_Selected extract_
|---|
Justices Seem to Support Virginia’s Uranium Mining Ban

WASHINGTON — When the largest known deposit of uranium in the United States was discovered in the 1970s in Pittsylvania County, Va., state lawmakers were wary. After some investigation, they imposed an indefinite moratorium on uranium mining.

On Monday, the Supreme Court considered whether that was lawful. A majority of the justices seemed inclined to say yes.

The case, Virginia Uranium v. Warren, No. 16-1275, concerns a possible clash between a federal law, the Atomic Energy Act, and the state moratorium. The federal law regulates what can be done with uranium and the radioactive waste it generates after it is extracted from the earth. If the federal law applies, it would displace the moratorium and allow mining to proceed.

But the federal law regulates only the second and third steps in uranium mining. The first step is extracting the raw ore from the ground. The second is separating the ore from waste rock, or tailings, and concentrating it into so-called yellowcake, which is sold. The third step is storing the tailings, which are radioactive.
|---|
_Exercise data_
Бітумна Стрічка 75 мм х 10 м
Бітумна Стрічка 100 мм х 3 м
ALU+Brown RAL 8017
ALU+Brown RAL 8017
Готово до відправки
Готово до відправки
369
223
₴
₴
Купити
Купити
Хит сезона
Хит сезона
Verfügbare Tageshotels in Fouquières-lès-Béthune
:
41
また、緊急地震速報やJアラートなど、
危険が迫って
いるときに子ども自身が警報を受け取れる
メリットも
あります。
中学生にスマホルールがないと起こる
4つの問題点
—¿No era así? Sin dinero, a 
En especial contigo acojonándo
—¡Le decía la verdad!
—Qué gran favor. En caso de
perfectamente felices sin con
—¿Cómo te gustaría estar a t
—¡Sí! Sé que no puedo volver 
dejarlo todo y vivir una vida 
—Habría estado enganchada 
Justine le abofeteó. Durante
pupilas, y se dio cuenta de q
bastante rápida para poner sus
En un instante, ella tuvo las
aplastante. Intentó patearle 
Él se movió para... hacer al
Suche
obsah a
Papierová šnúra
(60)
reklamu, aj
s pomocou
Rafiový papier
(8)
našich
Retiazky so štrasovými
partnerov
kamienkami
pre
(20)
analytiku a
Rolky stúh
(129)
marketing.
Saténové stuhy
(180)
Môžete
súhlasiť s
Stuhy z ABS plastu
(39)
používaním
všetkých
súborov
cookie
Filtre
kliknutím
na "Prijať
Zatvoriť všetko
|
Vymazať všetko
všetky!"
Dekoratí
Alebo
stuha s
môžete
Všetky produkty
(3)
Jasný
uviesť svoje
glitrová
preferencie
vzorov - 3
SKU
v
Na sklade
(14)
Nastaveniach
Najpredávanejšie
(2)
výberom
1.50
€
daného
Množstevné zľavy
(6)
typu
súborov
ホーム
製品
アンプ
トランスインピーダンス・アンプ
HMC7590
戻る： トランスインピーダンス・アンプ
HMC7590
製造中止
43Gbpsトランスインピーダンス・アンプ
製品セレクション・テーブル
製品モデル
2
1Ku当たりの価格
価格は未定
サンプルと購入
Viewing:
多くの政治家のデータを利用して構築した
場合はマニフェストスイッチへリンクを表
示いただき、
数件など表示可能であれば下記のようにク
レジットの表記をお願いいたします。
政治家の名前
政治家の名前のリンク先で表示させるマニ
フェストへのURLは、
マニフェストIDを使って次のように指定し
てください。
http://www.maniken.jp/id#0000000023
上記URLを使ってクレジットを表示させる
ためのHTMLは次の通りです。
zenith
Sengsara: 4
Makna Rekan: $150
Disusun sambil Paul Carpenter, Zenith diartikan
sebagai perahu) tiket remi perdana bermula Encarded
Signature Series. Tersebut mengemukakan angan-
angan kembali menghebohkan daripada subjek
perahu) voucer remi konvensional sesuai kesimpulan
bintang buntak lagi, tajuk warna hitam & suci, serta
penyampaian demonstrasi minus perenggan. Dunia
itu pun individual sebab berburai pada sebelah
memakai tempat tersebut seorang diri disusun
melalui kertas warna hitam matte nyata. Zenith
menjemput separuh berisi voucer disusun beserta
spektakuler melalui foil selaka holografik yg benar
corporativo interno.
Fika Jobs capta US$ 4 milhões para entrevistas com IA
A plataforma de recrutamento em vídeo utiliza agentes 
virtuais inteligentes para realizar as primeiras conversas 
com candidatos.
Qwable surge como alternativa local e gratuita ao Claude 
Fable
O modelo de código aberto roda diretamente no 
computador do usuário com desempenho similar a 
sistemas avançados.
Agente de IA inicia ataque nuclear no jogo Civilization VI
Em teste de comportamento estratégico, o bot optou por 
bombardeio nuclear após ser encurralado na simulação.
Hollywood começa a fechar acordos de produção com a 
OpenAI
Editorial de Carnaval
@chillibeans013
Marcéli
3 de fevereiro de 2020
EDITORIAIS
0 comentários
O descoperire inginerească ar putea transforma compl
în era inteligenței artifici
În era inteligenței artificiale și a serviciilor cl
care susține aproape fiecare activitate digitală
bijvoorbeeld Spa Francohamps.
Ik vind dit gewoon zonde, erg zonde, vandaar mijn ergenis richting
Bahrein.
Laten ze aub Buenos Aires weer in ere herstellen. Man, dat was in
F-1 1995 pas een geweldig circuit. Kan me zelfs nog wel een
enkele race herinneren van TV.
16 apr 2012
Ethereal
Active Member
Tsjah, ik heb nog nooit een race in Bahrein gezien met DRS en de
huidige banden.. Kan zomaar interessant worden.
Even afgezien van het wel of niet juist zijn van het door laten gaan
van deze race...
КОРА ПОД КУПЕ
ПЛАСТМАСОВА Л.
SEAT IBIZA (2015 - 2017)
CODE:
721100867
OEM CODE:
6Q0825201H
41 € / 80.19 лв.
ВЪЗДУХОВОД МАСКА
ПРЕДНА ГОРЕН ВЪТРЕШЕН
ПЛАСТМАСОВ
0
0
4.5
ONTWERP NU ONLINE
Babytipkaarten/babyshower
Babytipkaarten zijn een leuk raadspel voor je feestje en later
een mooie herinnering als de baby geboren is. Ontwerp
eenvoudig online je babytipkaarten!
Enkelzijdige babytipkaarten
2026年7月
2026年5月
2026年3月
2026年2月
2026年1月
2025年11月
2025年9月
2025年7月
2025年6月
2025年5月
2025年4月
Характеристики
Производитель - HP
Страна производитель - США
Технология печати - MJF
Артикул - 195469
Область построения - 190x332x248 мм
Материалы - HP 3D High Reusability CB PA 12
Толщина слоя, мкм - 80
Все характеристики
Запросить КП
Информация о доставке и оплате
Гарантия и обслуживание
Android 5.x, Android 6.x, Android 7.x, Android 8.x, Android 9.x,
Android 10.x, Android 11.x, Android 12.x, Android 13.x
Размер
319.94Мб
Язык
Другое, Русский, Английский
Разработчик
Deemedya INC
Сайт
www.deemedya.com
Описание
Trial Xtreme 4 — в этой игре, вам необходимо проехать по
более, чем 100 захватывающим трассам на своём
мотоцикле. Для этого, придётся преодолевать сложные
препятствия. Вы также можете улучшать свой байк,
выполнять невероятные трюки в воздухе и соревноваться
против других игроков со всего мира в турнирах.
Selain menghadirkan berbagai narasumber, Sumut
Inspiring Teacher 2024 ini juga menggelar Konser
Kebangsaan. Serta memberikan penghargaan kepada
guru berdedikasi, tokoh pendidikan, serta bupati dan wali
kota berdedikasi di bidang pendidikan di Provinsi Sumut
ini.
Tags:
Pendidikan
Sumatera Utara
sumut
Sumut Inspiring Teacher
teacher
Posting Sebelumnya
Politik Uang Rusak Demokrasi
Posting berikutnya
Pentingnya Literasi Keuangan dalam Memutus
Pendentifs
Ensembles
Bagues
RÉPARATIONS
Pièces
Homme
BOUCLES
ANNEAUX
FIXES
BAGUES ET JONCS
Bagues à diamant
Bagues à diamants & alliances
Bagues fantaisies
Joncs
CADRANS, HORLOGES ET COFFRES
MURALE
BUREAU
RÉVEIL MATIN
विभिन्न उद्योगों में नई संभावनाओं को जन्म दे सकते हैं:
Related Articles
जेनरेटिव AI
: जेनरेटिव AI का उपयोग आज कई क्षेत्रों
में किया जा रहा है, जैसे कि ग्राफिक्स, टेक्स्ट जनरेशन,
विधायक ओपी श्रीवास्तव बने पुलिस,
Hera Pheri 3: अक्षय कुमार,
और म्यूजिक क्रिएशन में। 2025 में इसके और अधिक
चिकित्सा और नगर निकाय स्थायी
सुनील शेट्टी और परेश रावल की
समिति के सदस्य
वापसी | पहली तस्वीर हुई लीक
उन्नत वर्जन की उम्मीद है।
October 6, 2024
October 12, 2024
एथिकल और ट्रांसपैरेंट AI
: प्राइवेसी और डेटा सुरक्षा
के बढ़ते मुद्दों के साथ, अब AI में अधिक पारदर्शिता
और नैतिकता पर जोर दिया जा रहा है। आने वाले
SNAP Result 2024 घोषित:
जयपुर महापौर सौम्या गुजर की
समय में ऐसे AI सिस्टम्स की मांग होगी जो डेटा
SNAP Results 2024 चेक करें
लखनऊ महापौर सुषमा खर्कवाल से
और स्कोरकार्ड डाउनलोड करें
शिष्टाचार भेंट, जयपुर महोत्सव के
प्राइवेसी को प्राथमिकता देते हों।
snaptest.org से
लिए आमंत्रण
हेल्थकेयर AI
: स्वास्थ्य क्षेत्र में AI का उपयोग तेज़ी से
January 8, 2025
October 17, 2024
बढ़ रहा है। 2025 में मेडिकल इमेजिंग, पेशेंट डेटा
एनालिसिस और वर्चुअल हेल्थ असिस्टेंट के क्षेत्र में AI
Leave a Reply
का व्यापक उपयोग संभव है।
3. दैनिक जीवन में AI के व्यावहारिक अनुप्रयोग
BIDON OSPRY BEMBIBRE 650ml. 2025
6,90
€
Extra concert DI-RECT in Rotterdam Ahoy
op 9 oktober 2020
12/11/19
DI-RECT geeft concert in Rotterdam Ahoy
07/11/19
|---|
_Your instructions_
Reproduce the part of the uranium mining article that begins at the words "The case, Virginia" and stops after "mining to proceed.". The records above come from a source separate from the text.

_Answer section_
The case, Virginia Uranium v. Warren, No. 16-1275, concerns a possible clash between a federal law, the Atomic Energy Act, and the state moratorium. The federal law regulates what can be done with uranium and the radioactive waste it generates after it is extracted from the earth. If the federal law applies, it would displace the moratorium and allow mining to proceed.